Cliff Baird, MBA, PhD is a clinical psychologist and a former professor at Wilfrid Laurier. He has spent more than 35 years in real estate. He created a 32-office franchise, developed several online recruiting profiles, was the keynote speaker for every major real estate franchise in the USA and Canada and was a featured keynote speaker for 12 years in a row at the NAR convention.



  1. This was a great, uplifting article. Some of it was a bit too preachy for me but the gist of the message was inspiring: real estate is first and foremost a relationship-driven business and it DOES require constant personal interaction. And the bright/dark (I took this to mean “brooding” not “evil”) side that wins is the side that is nurtured. I see this conflict in real estate associates and clients all the time. I would summarize then that perseverance is the operative word for weathering the storms.
    A positive attitude is so cliché (so “yesterday”) but a fact is a fact. The happiest people are those who accept what they have and feel blessed if they get more but don’t resent it if they don’t. Unfortunately, the real estate industry is not populated with many people of that personality type. I believe many of us, me included, get caught up in the pursuits of other people’s often arbitrary goals.
    Cliff’s article, as well as the end-year holiday season, are triggers for introspection and retrospection, to remind us of why we “really” do the things we do, what our “real” goals are or should be, and whether we’ve made “real” progress towards them.
    Thanks Cliff.

  2. Excellent read! I hope people really understand your message because it is loud and clear and should be ABSORBED!

  3. I thoroughly enjoyed the article. I was licensed in 1981, the
    worst possible time, and survived. Today’s agent appears to be SEDUCED by the anyone
    offering internet – do no work – let the prospects come to you in droves.
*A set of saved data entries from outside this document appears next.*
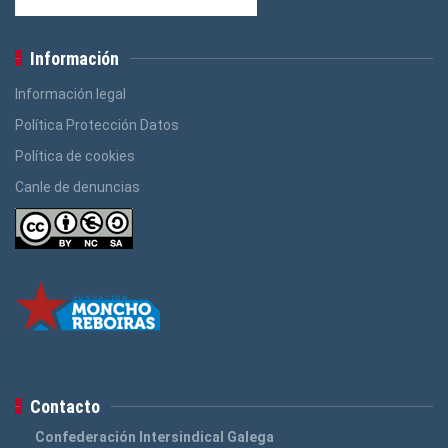
Información
Información legal
Política Protección Datos
Política de cookies
Canle de denuncias
Contacto
Confederación Intersindical Galega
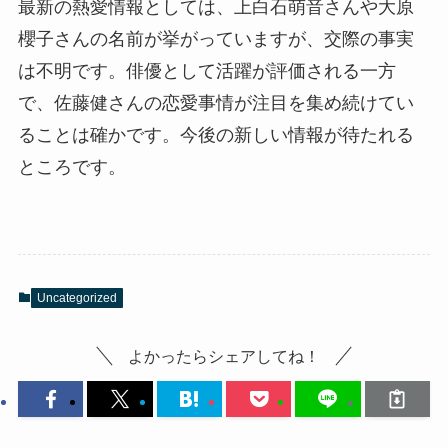
最新の熱愛情報としては、上白石萌音さんや大原
櫻子さんの名前が挙がっていますが、交際の事実
は不明です。俳優として活躍が評価される一方
で、佐藤健さんの恋愛事情が注目を集め続けてい
ることは確かです。今後の新しい情報が待たれる
ところです。
Uncategorized
よかったらシェアしてね！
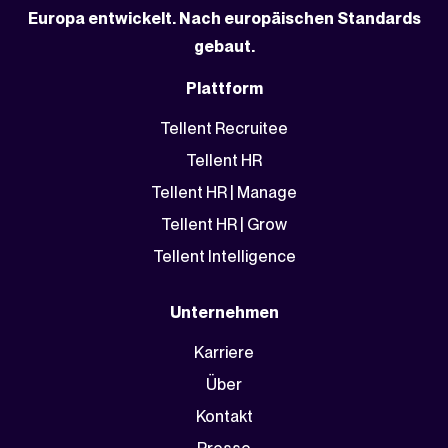
Europa entwickelt. Nach europäischen Standards
gebaut.
Plattform
Tellent Recruitee
Tellent HR
Tellent HR | Manage
Tellent HR | Grow
Tellent Intelligence
Unternehmen
Karriere
Über
Kontakt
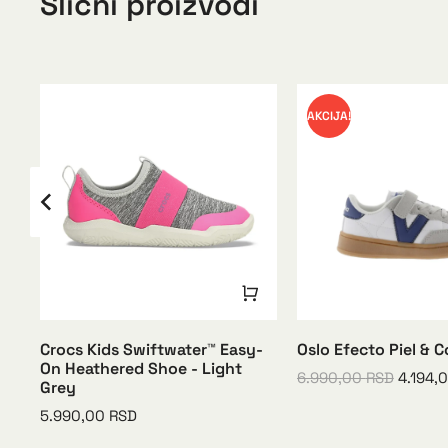
Slični proizvodi
AKCIJA!
Crocs Kids Swiftwater™ Easy-
Oslo Efecto Piel & C
ul
On Heathered Shoe - Light
6.990,00
RSD
4.194,
Grey
5.990,00
RSD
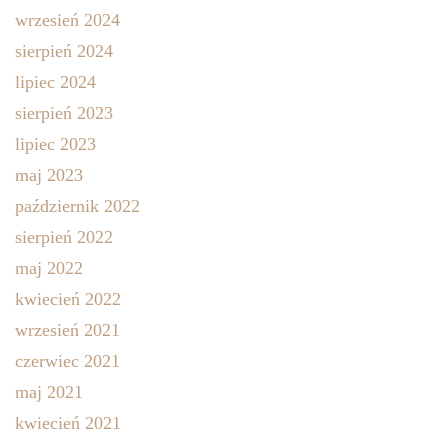
wrzesień 2024
sierpień 2024
lipiec 2024
sierpień 2023
lipiec 2023
maj 2023
październik 2022
sierpień 2022
maj 2022
kwiecień 2022
wrzesień 2021
czerwiec 2021
maj 2021
kwiecień 2021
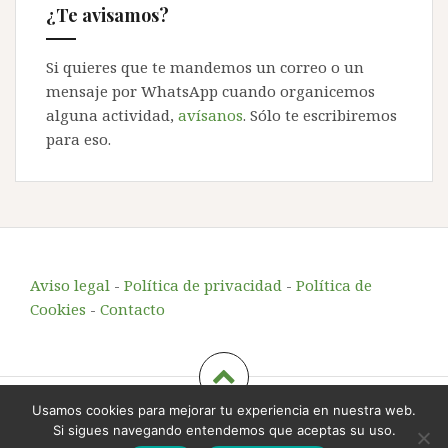
¿Te avisamos?
Si quieres que te mandemos un correo o un
mensaje por WhatsApp cuando organicemos
alguna actividad,
avísanos
. Sólo te escribiremos
para eso.
Aviso legal
-
Política de privacidad
-
Política de
Cookies
-
Contacto
Usamos cookies para mejorar tu experiencia en nuestra web.
Echando Raíces
, educación y animación en el entorno
Si sigues navegando entendemos que aceptas su uso.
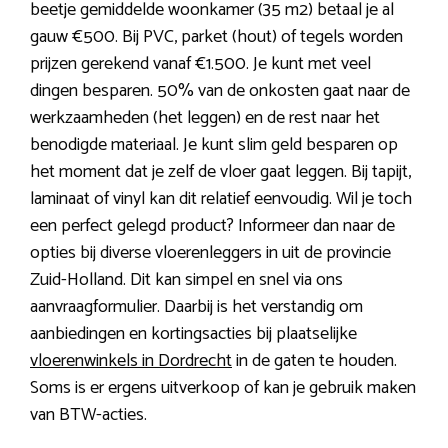
beetje gemiddelde woonkamer (35 m2) betaal je al
gauw €500. Bij PVC, parket (hout) of tegels worden
prijzen gerekend vanaf €1.500. Je kunt met veel
dingen besparen. 50% van de onkosten gaat naar de
werkzaamheden (het leggen) en de rest naar het
benodigde materiaal. Je kunt slim geld besparen op
het moment dat je zelf de vloer gaat leggen. Bij tapijt,
laminaat of vinyl kan dit relatief eenvoudig. Wil je toch
een perfect gelegd product? Informeer dan naar de
opties bij diverse vloerenleggers in uit de provincie
Zuid-Holland. Dit kan simpel en snel via ons
aanvraagformulier. Daarbij is het verstandig om
aanbiedingen en kortingsacties bij plaatselijke
vloerenwinkels in Dordrecht
in de gaten te houden.
Soms is er ergens uitverkoop of kan je gebruik maken
van BTW-acties.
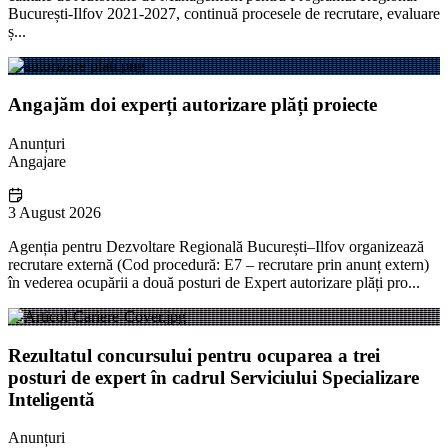
București-Ilfov 2021-2027, continuă procesele de recrutare, evaluare
ș...
Angajăm doi experți autorizare plăți proiecte
Anunțuri
Angajare
3 August 2026
Agenția pentru Dezvoltare Regională București–Ilfov organizează
recrutare externă (Cod procedură: E7 – recrutare prin anunț extern)
în vederea ocupării a două posturi de Expert autorizare plăți pro...
Rezultatul concursului pentru ocuparea a trei
posturi de expert în cadrul Serviciului Specializare
Inteligentă
Anunțuri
Years
    ago we had other seducers pitching work 10 hours a week and make a million. The
    pitch is the same, what is different is what is being pitched. Greed and laziness
    are here to stay! (it’s human nature)

  4. “…stop being seduced by the power of the internet…” (Cliff Baird)
    The key word above isn’t “internet”, it’s “seduced”.
    Only people susceptible to being seduced, thus addictive personality types, become seduced by the internet. It looks like the majority of commissioned sales types fit this personality type. However, the advocate types may not be so inclined. Comments?
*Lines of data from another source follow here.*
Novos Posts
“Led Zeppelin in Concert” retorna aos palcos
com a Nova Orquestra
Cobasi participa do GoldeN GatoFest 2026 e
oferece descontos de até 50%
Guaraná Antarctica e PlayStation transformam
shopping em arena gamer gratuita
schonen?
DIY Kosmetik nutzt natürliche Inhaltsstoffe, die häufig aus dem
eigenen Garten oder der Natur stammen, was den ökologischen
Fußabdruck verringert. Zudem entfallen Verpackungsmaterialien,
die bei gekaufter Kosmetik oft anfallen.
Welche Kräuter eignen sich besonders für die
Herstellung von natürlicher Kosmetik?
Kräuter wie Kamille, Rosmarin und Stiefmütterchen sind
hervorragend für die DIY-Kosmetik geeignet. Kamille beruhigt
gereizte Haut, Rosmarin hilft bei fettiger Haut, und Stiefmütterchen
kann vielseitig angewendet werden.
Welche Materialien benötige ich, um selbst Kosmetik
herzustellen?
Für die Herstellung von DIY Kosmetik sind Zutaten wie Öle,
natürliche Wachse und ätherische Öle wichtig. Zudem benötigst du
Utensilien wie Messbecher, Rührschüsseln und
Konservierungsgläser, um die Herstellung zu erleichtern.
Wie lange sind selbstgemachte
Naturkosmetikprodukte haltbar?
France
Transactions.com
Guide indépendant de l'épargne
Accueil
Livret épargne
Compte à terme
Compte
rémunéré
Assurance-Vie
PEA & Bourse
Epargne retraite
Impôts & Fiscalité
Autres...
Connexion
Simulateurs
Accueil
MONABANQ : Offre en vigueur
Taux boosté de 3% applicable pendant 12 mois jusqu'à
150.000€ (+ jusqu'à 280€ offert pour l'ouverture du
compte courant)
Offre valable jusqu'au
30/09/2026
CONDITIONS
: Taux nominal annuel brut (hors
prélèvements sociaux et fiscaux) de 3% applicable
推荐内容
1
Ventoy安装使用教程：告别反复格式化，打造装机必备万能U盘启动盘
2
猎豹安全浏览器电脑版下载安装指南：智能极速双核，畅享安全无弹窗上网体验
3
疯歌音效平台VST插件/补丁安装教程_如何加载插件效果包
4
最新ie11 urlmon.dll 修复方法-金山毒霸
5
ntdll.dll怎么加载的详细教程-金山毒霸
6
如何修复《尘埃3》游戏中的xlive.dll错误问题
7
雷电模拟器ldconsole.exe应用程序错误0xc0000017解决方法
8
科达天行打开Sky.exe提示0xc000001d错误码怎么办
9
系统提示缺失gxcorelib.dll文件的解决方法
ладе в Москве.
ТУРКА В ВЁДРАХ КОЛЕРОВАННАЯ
      • I think that the internet is a great research tool. However, as Cliff implies, one cannot work one’s contact base with “emotional professionalism” via the internet. Emotion simply does not compute through cyberspace.
        Cliff is a Psychologist. Ergo, he specializes in psychological standards. His advice is psychology based. The internet has no psychological patterns and/or behaviours. It is deader than a dried out sucker lying on a beach for a week or more. It only has never-ending linear parades (non-patterns) of characters and spaces as entered by computer nerds as its predictably programmed brain. Cliff advises one to be “in touch” with one’s contact base, not by fingers on key strokes, but by real-time face-to-face encounters. The internet will continue to quickly evolve, but we humans are no different that we were thousands of years ago. What’s old is new again.